He then leapt on his horse and galloped away to warn another town about Executive Orders
being a thing that exists.
The difference between ex-Gov. Sarah Palin and Sen. Ted Cruz is that Palin pens her screeds for Breitbart, and Ted Cruz does it in Politico. The content is indistinguishable, which is why you can put titles on them like "Obama Is Not a Monarch" and pretend that you are a party deep-thinker thinking deeply
about these things.
Undeterred, President Obama appears to be going forward [on immigration]. It is lawless. It is unconstitutional. He is defiant and angry at the American people. If he acts by executive diktat, President Obama will not be acting as a president, he will be acting as a monarch.
Thankfully, the framers of our Constitution, wary of the dangers of monarchy, gave the Congress tools to rein in abuses of power. They believed if the President wants to change the law, he cannot act alone; he must work with Congress.
It's like we elected the spawn of Cliven Bundy and Wayne LaPierre to the Senate. Oh wait, we did. And now we have to listen to how the things Great Hero Reagan, Savior of the Republic did are now defiant angry diktats from a maniac gone mad with power.
He must work with Congress, says the guy who shut down the American government as retribution for the president not doing what Ted Cruz wanted. Then Ted Cruz goes on to explain the Federalist Papers to us, by which I mean he mentions them in passing in an effort to look like he's put some thought into these things.
Barack Obama is expected to unveil executive tweaks to immigration enforcement priorities very soonly now, which is why defender of the nation Ted Cruz is certain that our democracy is doomed unless Ted Cruz personally gets to throw barrels down the Capitol steps like Donkey Kong fending off the brutal usurper Mario. None of Obama's ideas appear at this juncture to be any more dramatic than the similar actions taken by past hard-right Republican presidential heroes to patch up immigration woes that Congress could not muster enough will to repair itself, and none of them seem to threaten the fabric of our republic, at least not as much as throwing words like diktat around with a straight face.

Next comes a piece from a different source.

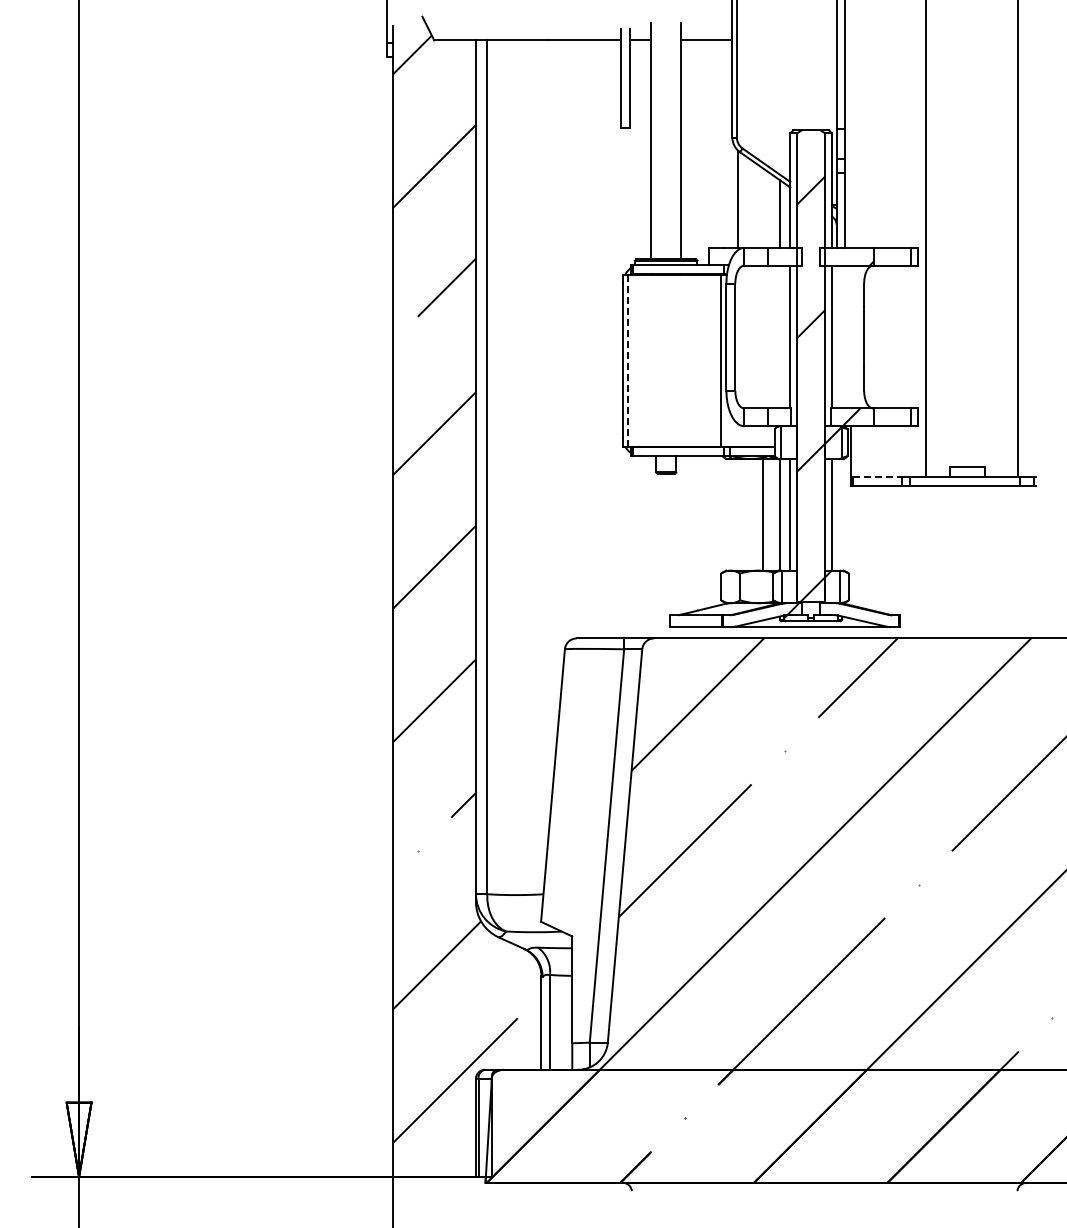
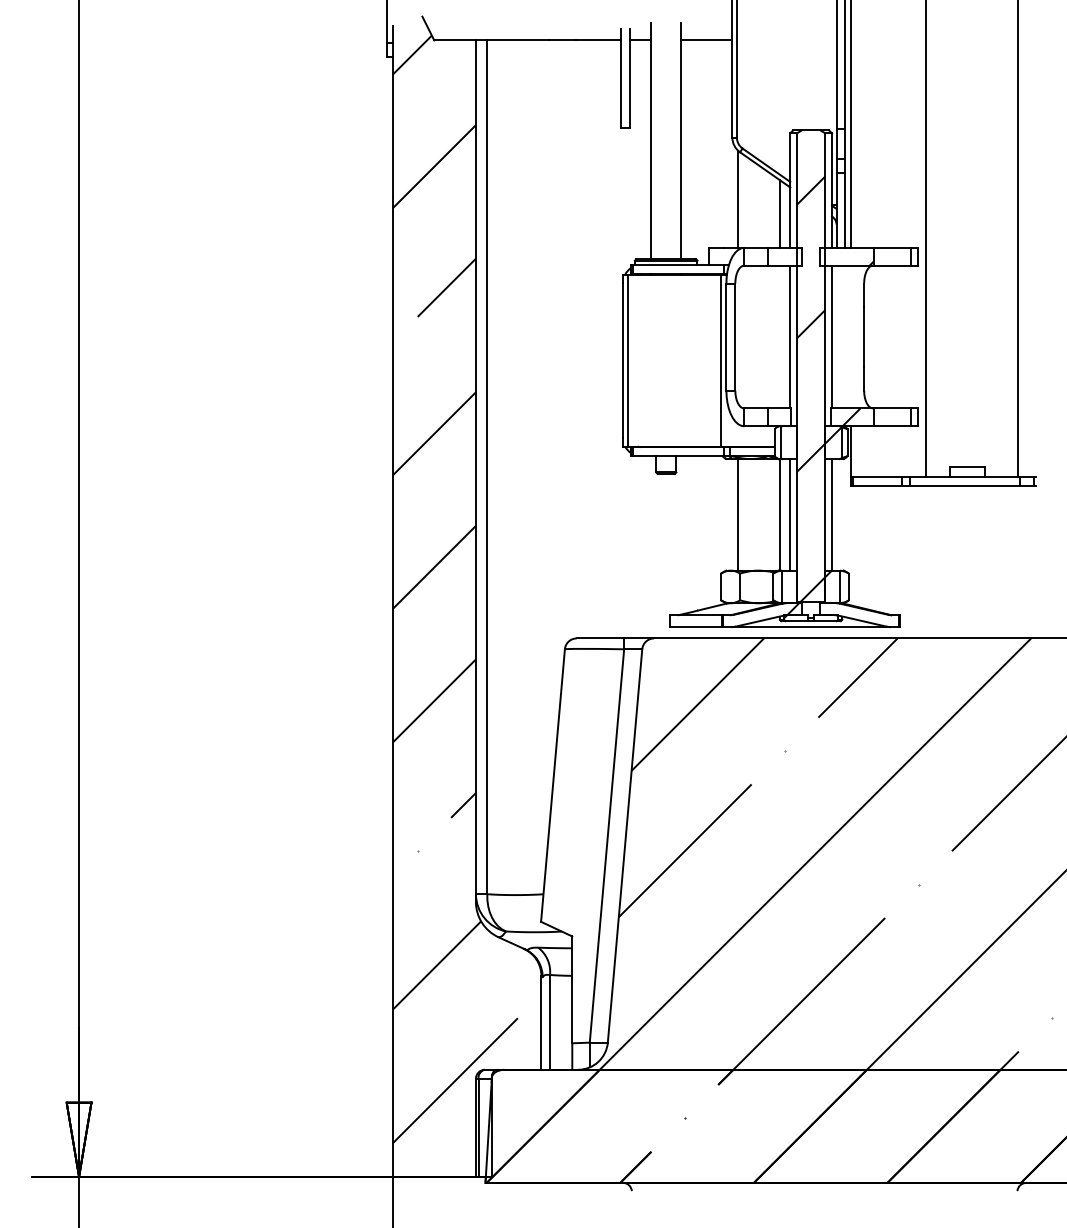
line at (851, 124): none -> present
line at (628, 360): dashed -> solid
line at (877, 476): dashed -> solid
line at (763, 514) position: (763, 514) -> (738, 514)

Republicans as a whole still haven't decided on the exact structure and scope of their planned tantrum, but it should be noted that where once the party took advice from Marco Rubio on how to handle immigration issues, that role has since been handed to the perpetually angry Steve King, and where once the party elected presidents willing to show slight amounts of sensibility on issues of who should be deported and how rapidly, we now get to listen to the op-ed-distributed constitutional theories of Ted Cruz on how all the Republican things that are now Democratic things are therefore illegitimate things and/or diktats and/or tyranny.
It gets old, you know. You can scream end-of-the-republic only so many times before you begin to look like you're not taking these things seriously. I realize that is not currently considered a strike against a politician, but there's going to be a problem when we can no longer distinguish between our nation's senators and the people making YouTube videos about how aliens are controlling our thoughts via chips embedded in most brands of pants. I suppose we'll have to tell the two groups apart the free market way, by simply trusting whichever of them touts the more lucrative sponsorships.